Selang beberapa bulan sejak beliau bermukim di Gunung Bitung, masyarakat mulai mengetahui bahwa di Gunung Bitung ada seorang Resi Mumpuni, sehingga mereka tertarik untuk berguru pada beliau.
Berita itu tersebar kemana mana, sehingga tak hanya masyarakat sekitar Gunung Bitung saja yang ingin berguru pada beliau, tetapi dari dareah lain pun berdatangan, sehingga dibuatlah “Padepokan” (tempat berguru) dengan nama "Mandala Gunung Bitung". Dari situlah Sang Bhatara Ghunung Bitung memperoleh gelar Dang Upacaka Agung Budhayana Sarwastiwada.
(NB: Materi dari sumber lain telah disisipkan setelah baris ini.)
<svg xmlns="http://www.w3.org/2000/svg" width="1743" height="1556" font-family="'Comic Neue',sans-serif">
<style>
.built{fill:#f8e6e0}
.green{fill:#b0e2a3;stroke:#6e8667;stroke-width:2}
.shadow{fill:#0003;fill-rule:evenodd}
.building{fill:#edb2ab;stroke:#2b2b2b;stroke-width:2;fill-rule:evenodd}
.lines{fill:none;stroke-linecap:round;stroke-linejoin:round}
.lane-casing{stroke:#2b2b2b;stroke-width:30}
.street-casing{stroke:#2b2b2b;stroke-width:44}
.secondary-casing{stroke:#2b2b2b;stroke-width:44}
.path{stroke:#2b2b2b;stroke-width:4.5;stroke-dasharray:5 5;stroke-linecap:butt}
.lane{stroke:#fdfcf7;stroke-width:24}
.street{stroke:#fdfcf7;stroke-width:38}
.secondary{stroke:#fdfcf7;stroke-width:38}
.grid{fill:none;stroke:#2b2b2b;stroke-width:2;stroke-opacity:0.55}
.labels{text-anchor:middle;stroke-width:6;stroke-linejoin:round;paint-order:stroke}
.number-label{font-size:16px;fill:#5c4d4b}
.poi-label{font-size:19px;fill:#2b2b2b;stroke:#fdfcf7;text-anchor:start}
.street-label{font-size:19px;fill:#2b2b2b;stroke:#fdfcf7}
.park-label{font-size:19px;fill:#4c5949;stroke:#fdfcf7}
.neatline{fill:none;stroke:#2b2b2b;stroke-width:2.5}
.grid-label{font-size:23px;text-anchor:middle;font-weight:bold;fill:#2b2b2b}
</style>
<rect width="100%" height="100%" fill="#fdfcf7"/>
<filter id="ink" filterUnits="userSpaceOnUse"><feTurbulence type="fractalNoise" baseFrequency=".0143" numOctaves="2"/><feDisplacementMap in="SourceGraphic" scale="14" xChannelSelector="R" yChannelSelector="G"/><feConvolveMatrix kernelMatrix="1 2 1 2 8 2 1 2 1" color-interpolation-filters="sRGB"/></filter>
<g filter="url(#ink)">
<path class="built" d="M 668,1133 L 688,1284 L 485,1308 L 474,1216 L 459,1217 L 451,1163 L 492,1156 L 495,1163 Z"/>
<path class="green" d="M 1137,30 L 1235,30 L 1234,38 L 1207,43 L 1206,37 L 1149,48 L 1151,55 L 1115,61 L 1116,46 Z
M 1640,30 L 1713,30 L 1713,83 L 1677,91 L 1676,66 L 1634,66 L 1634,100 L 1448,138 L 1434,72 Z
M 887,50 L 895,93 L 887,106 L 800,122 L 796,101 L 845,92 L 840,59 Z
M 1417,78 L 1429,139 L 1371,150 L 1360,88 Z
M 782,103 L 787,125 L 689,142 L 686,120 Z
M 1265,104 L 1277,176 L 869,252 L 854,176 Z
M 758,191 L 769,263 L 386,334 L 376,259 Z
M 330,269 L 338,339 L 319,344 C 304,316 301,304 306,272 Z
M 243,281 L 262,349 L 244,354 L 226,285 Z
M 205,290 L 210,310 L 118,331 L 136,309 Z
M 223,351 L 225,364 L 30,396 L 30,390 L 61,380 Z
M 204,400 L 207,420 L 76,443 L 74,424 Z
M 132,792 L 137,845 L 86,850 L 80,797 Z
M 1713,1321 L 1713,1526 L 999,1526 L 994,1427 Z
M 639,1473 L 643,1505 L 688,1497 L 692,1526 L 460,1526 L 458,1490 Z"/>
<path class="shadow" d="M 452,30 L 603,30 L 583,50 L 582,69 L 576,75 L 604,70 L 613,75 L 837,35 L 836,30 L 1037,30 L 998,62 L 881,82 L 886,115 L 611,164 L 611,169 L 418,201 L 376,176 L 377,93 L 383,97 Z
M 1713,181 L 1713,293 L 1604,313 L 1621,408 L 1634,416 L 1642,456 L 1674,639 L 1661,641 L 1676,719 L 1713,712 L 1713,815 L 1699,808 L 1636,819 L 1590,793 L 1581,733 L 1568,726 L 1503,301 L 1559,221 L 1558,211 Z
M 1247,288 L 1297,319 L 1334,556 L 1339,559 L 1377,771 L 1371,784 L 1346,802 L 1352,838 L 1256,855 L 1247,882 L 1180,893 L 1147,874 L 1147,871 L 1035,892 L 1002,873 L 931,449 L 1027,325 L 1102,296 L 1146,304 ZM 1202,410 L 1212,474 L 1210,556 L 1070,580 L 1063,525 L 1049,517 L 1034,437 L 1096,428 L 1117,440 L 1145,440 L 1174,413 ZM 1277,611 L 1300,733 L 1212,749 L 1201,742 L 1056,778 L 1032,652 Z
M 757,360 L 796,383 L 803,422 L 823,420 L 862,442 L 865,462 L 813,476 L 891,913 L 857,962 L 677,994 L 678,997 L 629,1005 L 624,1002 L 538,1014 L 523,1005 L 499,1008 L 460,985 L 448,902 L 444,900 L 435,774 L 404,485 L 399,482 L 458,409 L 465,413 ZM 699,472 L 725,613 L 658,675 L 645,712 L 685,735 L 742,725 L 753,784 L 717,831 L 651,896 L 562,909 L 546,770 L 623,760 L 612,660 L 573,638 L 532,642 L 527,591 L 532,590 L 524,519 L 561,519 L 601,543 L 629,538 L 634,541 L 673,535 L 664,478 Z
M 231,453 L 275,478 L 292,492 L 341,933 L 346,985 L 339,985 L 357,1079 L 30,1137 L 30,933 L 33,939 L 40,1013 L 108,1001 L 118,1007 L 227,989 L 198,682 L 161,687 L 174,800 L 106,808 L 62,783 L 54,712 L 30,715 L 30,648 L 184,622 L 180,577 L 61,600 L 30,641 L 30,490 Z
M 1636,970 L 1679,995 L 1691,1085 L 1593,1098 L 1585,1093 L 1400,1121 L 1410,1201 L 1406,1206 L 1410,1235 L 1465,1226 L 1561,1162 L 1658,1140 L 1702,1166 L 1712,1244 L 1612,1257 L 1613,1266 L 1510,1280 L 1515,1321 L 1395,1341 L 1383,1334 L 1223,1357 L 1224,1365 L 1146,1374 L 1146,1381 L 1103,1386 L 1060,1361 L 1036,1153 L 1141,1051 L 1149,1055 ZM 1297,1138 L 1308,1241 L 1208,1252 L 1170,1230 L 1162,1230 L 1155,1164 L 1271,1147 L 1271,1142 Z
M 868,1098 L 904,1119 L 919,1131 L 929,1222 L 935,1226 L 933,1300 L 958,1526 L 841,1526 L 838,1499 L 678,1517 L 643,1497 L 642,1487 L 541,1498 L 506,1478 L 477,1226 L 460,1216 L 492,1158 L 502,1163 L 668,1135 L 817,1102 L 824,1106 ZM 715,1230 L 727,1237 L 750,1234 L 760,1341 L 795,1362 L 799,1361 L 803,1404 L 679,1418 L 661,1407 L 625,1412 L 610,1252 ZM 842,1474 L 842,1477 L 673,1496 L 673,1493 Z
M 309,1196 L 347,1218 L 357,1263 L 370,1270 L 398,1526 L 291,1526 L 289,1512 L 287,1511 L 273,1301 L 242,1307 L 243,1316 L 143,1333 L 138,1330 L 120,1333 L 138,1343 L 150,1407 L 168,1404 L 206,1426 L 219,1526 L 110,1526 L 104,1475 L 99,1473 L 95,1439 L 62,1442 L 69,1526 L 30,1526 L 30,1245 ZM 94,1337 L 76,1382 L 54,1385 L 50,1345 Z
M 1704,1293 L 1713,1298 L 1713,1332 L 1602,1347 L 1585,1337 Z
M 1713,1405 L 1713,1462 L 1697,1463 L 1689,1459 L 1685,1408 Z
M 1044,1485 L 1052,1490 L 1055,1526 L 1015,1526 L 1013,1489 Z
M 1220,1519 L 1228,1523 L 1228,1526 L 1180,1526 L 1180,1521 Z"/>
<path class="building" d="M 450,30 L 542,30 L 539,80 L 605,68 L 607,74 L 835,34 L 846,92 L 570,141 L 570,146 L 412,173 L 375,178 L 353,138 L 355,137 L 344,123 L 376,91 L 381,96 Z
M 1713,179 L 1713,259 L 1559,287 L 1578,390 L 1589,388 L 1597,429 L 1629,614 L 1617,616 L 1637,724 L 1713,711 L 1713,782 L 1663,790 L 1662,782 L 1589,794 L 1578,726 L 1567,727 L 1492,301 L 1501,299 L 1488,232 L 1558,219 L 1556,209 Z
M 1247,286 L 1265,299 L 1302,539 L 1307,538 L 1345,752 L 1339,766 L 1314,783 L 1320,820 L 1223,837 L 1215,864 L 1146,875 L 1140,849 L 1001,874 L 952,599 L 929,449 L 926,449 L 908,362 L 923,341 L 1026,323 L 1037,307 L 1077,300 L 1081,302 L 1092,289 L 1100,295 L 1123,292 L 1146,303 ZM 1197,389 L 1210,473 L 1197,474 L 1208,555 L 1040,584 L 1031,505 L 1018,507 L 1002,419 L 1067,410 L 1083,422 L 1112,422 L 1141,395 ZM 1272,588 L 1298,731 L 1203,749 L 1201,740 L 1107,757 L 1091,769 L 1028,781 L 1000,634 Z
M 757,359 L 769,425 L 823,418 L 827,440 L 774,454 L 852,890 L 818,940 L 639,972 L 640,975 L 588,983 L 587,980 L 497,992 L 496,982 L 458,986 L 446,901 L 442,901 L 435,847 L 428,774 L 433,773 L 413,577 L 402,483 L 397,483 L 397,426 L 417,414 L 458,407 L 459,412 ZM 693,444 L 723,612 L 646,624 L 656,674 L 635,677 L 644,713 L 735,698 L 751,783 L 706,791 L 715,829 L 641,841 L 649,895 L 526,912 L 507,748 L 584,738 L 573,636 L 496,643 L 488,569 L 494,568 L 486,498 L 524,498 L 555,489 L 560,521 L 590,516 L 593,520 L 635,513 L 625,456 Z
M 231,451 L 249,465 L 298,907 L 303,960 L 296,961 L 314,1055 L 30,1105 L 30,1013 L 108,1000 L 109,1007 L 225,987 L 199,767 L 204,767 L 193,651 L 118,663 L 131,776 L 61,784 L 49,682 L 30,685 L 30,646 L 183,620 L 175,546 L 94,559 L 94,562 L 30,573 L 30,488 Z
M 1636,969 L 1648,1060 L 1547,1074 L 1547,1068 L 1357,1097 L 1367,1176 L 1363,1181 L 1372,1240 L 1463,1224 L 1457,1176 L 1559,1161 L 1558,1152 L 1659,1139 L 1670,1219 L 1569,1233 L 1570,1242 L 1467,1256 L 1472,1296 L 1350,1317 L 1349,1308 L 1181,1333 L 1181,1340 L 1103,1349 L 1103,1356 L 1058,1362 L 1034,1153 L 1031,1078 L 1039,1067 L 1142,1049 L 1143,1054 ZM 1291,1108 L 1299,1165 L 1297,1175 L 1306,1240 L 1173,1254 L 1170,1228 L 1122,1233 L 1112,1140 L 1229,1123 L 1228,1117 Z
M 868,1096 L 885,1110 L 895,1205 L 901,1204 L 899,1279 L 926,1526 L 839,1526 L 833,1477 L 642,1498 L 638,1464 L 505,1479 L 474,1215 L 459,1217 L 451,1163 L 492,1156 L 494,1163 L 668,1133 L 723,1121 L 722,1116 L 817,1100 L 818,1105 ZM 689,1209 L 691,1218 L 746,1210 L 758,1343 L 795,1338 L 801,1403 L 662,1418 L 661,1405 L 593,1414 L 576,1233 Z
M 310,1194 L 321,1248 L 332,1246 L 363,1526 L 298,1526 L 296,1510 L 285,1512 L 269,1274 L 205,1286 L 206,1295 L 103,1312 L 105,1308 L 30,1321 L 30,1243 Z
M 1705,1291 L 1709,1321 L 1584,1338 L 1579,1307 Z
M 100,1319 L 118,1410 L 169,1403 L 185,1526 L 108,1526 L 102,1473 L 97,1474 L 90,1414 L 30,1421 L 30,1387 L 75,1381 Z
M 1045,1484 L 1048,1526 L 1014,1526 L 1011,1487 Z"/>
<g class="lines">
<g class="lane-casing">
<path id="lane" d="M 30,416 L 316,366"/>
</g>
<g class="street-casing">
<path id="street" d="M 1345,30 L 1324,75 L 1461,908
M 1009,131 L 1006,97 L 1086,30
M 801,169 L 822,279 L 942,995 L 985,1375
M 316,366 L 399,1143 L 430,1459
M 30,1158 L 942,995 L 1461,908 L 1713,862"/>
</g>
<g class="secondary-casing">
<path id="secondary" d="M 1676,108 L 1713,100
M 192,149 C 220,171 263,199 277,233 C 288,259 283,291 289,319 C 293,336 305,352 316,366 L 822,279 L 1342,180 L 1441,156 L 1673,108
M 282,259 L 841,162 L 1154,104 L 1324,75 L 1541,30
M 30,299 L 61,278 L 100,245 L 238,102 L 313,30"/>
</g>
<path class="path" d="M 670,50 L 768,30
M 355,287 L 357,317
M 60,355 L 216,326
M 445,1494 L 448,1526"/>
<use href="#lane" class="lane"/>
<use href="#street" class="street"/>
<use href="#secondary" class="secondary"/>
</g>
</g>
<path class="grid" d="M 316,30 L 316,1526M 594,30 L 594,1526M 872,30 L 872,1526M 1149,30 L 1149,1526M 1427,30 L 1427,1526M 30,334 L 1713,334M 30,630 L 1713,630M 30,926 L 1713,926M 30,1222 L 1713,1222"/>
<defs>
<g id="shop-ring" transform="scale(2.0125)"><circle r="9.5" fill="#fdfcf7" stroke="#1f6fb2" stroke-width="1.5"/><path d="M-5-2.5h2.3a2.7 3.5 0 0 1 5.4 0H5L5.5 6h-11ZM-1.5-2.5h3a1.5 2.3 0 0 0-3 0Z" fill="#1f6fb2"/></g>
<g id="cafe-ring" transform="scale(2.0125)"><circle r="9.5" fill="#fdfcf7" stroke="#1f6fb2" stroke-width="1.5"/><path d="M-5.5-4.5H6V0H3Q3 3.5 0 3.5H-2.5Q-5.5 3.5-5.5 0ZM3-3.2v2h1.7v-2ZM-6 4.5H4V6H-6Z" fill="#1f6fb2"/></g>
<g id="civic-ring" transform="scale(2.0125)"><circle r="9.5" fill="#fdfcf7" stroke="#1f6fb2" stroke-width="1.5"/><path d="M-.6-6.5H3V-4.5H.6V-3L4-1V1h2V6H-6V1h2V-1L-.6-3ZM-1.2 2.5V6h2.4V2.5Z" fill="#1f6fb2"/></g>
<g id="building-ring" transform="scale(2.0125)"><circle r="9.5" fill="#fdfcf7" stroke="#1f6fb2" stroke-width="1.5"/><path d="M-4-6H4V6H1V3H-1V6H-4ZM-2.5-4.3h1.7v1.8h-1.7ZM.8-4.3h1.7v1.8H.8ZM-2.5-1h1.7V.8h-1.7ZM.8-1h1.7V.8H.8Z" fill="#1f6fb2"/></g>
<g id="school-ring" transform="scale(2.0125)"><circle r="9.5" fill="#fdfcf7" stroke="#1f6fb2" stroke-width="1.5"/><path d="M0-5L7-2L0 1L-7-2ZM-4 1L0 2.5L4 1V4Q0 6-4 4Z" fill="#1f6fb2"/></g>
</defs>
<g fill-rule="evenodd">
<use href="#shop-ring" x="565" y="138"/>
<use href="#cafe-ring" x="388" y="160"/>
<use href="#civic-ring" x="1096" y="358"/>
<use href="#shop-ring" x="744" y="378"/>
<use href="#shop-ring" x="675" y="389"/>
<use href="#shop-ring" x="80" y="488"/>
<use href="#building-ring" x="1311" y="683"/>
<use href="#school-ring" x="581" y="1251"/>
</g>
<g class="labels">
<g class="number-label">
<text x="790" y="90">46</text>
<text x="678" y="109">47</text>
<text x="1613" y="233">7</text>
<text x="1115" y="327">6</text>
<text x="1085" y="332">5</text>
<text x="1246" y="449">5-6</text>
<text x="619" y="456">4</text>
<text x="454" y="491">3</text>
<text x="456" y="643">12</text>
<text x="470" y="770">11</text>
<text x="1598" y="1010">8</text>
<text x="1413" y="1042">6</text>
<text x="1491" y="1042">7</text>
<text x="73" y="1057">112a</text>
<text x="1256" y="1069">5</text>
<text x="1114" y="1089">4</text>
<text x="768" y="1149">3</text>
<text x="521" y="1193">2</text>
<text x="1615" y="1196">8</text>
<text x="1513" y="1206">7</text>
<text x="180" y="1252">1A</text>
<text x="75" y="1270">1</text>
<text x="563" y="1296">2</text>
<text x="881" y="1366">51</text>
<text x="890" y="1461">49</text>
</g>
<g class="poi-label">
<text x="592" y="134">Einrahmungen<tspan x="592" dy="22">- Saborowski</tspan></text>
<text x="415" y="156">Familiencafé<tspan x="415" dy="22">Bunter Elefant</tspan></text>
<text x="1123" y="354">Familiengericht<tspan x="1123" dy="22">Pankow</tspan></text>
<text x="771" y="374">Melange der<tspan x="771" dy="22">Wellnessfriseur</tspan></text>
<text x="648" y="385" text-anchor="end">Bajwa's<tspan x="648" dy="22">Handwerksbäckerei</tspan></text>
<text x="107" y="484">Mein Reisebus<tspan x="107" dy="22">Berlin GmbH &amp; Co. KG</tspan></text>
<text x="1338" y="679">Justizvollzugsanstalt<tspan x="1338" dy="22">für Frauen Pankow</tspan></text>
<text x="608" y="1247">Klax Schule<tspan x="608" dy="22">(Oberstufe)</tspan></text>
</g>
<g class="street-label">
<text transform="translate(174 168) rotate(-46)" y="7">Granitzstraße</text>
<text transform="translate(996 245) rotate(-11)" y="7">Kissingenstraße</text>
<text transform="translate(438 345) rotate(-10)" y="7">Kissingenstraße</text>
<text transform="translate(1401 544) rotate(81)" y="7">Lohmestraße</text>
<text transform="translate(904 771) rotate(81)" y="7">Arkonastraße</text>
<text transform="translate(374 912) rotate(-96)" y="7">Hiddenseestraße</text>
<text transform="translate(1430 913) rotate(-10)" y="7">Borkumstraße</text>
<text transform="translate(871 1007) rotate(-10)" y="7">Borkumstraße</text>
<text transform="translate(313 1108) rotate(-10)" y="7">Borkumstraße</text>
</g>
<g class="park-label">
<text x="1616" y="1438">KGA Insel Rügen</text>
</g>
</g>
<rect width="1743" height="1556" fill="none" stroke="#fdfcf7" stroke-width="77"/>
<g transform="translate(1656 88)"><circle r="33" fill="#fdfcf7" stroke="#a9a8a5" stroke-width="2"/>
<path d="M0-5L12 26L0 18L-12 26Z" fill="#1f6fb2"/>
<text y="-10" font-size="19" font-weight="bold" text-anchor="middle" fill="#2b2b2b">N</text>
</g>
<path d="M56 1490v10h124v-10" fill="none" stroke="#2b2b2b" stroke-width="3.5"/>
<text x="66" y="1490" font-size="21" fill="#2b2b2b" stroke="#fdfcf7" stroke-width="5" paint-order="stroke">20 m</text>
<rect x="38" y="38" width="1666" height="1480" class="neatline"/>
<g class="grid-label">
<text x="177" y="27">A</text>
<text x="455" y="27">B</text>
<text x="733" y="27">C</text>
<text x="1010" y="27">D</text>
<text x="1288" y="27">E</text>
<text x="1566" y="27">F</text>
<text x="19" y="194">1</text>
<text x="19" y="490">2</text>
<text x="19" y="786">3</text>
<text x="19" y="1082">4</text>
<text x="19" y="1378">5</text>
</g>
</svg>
Atau kurang lebih berarti “Sang Pengamal Agung Ajaran Budha Sarwastiwada.”
Pada kesehariannya Raden Sudhayasa tak hanya mumpuni dalam mengamalkan ajarannya, tapi piawai juga dalam kepemimpinan dan ilmu ketata negaraan . hingga para pengikutnyapun mengangkat beliau menjadi pemimpin dalam hal ber masyarakat. Dan mengangkat beliau menjadi seorang raja dengan gelar Raja Guru Bathara Ghunung Bitung.
Setelah beliau menikah beliau makin mengmbangkan ajarannya. Dan kepemimpinannya pun sangat dirasakan adil pramapta oleh pengikutnya. Karena semakin hari semakin banyak pengikutnya , beliau memindahkan padepokannya ke sebuah daerah dekat danau yang bernama Situ Sanghiyang (sekarang terletak di Kec Banjaran Kab Majalengka) . Yang kemudian diberi nama Wewengkon “Talaga” (daerah dekat danau).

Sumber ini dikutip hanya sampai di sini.